Wenn es um unreflektiertes Mitläufertum geht, stehen die Wähler linker Parteien meist an vorderster Front. Ob es das Bejubeln immer verfassungswidrigerer Corona-Gesetze oder die Teilnahme an Ukraine-Benefizkonzerten betrifft – auf diejenigen, die sich gemeinhin als „Linke“ verstehen, können sich die herrschenden Schatten-Eliten stets verlassen. Wie gefährlich das ist, zeigt das totalitäre Handeln des Mainstream-Helden Selenskyj. Dieser ließ kurzerhand elf Parteien verbieten, die insgesamt 50 Parlamentssitze innehatten.

Ein Kommentar von Willi Huber

Vorab: Report24 spricht sich gegen jede Art von Krieg aus. Krieg ist immer falsch. Doch im Krieg stirbt zuerst die Wahrheit. Wir tolerieren das falsche Spiel der gleichgeschalteten Systemmedien nicht.

### BEREITGESTELLTE EINTRÄGE
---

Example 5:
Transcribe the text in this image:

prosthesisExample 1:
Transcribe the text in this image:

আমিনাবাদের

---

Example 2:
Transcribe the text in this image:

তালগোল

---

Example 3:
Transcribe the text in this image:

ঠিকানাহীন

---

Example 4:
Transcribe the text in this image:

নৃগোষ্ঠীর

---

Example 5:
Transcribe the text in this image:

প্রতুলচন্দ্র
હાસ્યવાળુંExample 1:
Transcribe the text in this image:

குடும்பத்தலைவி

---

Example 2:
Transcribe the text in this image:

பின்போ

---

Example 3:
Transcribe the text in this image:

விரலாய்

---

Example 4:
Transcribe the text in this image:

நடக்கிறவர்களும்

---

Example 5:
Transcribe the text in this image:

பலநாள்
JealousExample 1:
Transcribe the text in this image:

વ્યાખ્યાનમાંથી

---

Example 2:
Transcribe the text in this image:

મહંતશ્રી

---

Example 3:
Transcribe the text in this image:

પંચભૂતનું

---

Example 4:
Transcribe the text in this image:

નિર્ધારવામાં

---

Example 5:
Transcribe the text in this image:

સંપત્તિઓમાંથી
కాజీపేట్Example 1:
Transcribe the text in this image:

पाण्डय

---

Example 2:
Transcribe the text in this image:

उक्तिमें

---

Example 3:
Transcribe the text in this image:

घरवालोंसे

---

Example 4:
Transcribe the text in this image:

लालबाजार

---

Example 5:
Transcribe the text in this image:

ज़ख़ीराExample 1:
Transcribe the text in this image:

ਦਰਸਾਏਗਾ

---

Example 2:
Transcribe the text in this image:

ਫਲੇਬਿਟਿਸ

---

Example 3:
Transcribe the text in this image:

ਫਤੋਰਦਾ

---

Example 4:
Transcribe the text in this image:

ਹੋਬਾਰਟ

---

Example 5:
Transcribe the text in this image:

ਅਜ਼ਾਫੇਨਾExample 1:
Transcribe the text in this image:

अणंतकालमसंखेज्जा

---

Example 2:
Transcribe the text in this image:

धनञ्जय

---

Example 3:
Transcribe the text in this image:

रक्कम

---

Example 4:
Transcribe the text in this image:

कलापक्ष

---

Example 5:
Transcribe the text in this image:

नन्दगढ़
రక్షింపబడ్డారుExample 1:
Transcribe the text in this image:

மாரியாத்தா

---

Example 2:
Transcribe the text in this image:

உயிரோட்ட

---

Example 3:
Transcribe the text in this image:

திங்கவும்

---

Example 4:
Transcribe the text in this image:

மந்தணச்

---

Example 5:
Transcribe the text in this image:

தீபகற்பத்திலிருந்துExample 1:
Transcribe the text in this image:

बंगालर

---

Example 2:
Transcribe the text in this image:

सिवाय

### AUFGABE A
Prüfe, ob die folgenden Aussagen mit dem Kommentar übereinstimmen: (i) Selenskyj ließ elf Parteien verbieten. (ii) Die verbotenen Parteien hielten zusammen 40 Parlamentssitze. (iii) Report24 befürwortet Krieg unter bestimmten Umständen. Beantworte jede mit Ja oder Nein und zitiere die entscheidenden Worte des Kommentars wörtlich.
### AUFGABE B
Tausche im Kommentar im Abschnitt von „Vorab: Report24 spricht“ bis hinunter zu „gleichgeschalteten Systemmedien nicht.“ das Wort „Krieg“ gegen „Konflikt“ aus und gib diesen Abschnitt vollständig wieder.

### ANTWORT A
(i) Ja: „Dieser ließ kurzerhand elf Parteien verbieten“
(ii) Nein: „die insgesamt 50 Parlamentssitze innehatten“
(iii) Nein: „Report24 spricht sich gegen jede Art von Krieg aus.“

### ANTWORT B
Vorab: Report24 spricht sich gegen jede Art von Konflikt aus. Konflikt ist immer falsch. Doch im Konflikt stirbt zuerst die Wahrheit. Wir tolerieren das falsche Spiel der gleichgeschalteten Systemmedien nicht.